Request
Count the lines in the rows below that contain the string "здоровье", treating uppercase and lowercase letters as distinct. Give only the number.
Supplied records: Begin
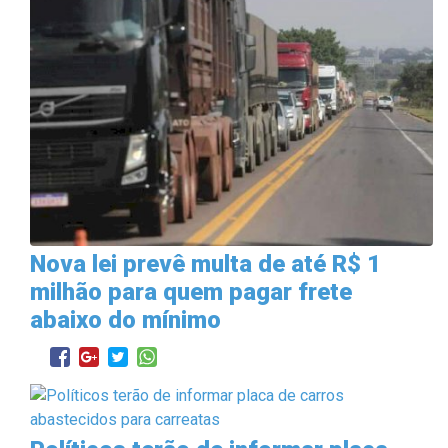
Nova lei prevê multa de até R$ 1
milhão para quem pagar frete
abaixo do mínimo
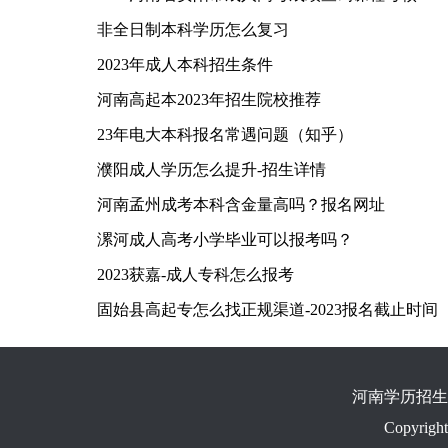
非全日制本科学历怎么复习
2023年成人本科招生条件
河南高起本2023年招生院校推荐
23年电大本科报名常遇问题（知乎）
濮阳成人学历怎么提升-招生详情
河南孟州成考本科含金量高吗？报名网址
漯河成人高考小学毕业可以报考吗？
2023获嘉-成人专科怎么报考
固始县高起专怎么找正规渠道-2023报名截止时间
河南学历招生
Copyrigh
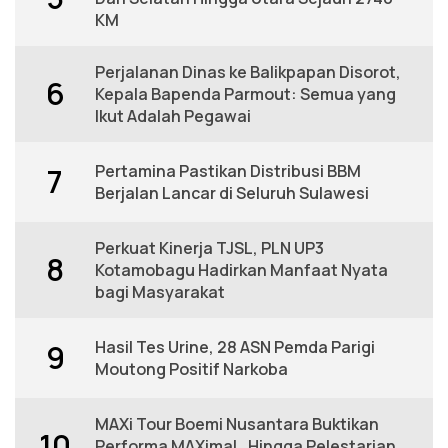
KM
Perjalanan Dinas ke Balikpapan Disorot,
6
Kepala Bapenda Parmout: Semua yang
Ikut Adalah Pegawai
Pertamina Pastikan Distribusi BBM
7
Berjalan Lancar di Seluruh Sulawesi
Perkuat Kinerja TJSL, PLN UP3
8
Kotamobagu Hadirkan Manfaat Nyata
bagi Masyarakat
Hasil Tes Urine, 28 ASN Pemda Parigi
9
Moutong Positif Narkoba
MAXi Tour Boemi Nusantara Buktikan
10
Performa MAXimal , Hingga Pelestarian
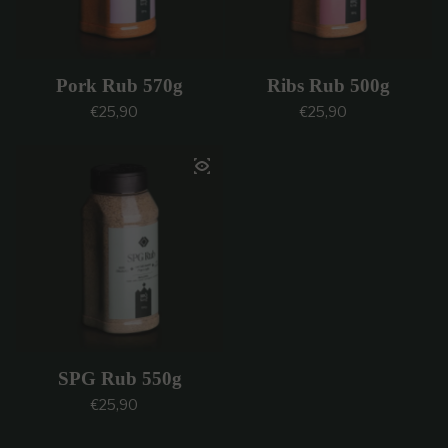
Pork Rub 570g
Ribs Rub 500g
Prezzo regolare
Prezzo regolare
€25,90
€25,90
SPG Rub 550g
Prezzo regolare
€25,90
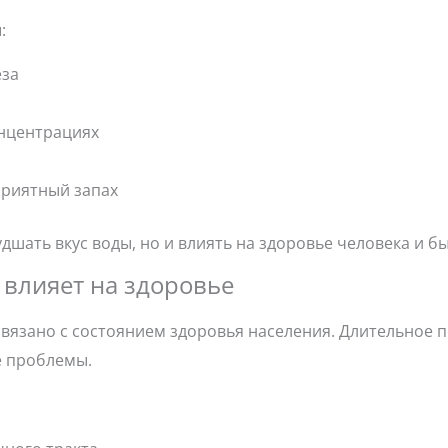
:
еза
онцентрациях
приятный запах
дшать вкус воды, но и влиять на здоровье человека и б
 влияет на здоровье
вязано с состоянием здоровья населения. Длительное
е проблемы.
Supplied records: End
Reply
2